Pre-WI 2017 Workshop
February, 12th 2017 in St. Gallen, Switzerland

Motivation

Initial attempts in information systems (IS) to support users with more comprehensive, integrated assistance failed miserably, such as the famous Clippy by Microsoft. More recent assistance functionalities, primarily in the private life context, such as Apple’s Siri or Google Now, showed their usefulness (Maedche et al. 2016). One research domain that is already mature with regard to human-machine assistance is the automotive sector. For more than 30 years, there has been research into assistance systems that proactively support drivers (Bengler et al. 2014). Assistance systems are also investigated in the human-machine interaction context (Wandke 2005). The IS domain may leverage and learn from the existing (design) knowledge on assistance systems.

By tailoring assistance to users’ current context and needs during the interaction with the computer, for example by making use of the sensors or historical user data that many devices nowadays have access to, more advanced assistance systems can provide IS users with added value. Although there are various attempts in IS, especially in the human-computer-interaction community, to study the effects of assistance and to provide concrete solutions in the form of prototypes, a great deal of research is still needed. Thus, designing human-computer assistance systems is a promising research field that deserves more attention in IS research and related communities.

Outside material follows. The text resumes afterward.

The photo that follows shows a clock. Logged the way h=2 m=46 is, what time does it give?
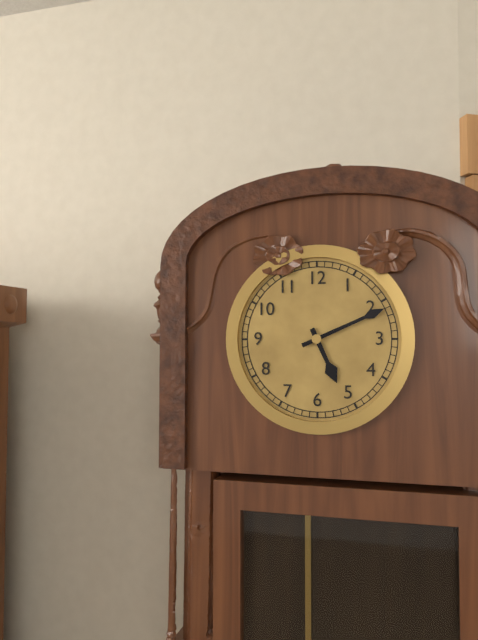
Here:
h=5 m=11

Human-computer assistance systems can be classified along two dimensions (1) the degree of interaction enabled by the assistance system, and (2) the degree of intelligence of the system (Maedche et al. 2016). The degree of interaction characterizes the assistance systems capability to support users in an ongoing reciprocal and activating dialog using, potentially, different channels (Benyon 2010). The degree of intelligence describes the assistance systems capability to provide guidance or advice (Silver 2006) based on the user’s current activities and usage environment (Gregor and Benbasat 1999). Combining both dimensions, interactive and intelligent human-computer assistance systems enrich the humans’ usage of computer systems in order to help them to perform their tasks better and make better decisions.

Intended Participants

We invite researchers as well as practitioners with an interest in the conceptualization, design, and evaluation of interactive and intelligent human-computer assistance systems (HuCAS) for supporting users’ task execution and decision making. Given the broad spectrum of HuCAS and the topics’ interdisciplinary, we invite researchers and practitioners focusing, for example, on human-computer interaction, decision support and decision making, business intelligence and analytics, intelligent user interfaces, and human behavior in IS to advance the topic in the workshop.

Workshop Topics

We are interested in manuscripts addressing one of the following topics:

  • Theory-grounded conceptualization of human-computer assistance systems in general and along the two dimensions interactivity and intelligence
  • Design of human-computer assistance systems in the form of decision aids, recommendation systems, virtual assistants, guidance systems, task-support systems, or digital assistance systems
  • Research on the IT-based support of individuals’ working routines in organizational or private life contexts
  • Empirical (qualitative or quantitative) evaluation of human-computer assistance system artifacts in, for example, laboratory experiments or field studies
  • Research addressing the context and situation when human-computer assistance systems are required
  • Research on the individuals’ cognitive processes when using human-computer assistance systems and the related outcomes

Manuscripts addressing related topics that are not mentioned explicitly are welcome.

Submissions

The submissions should be no longer than six pages (DIN A4, 12 pt Times New Roman, single spaced) including figures, tables, and references. The format of the submission is an anonymized PDF document that includes a title and 3-5 keywords. No specific template is provided.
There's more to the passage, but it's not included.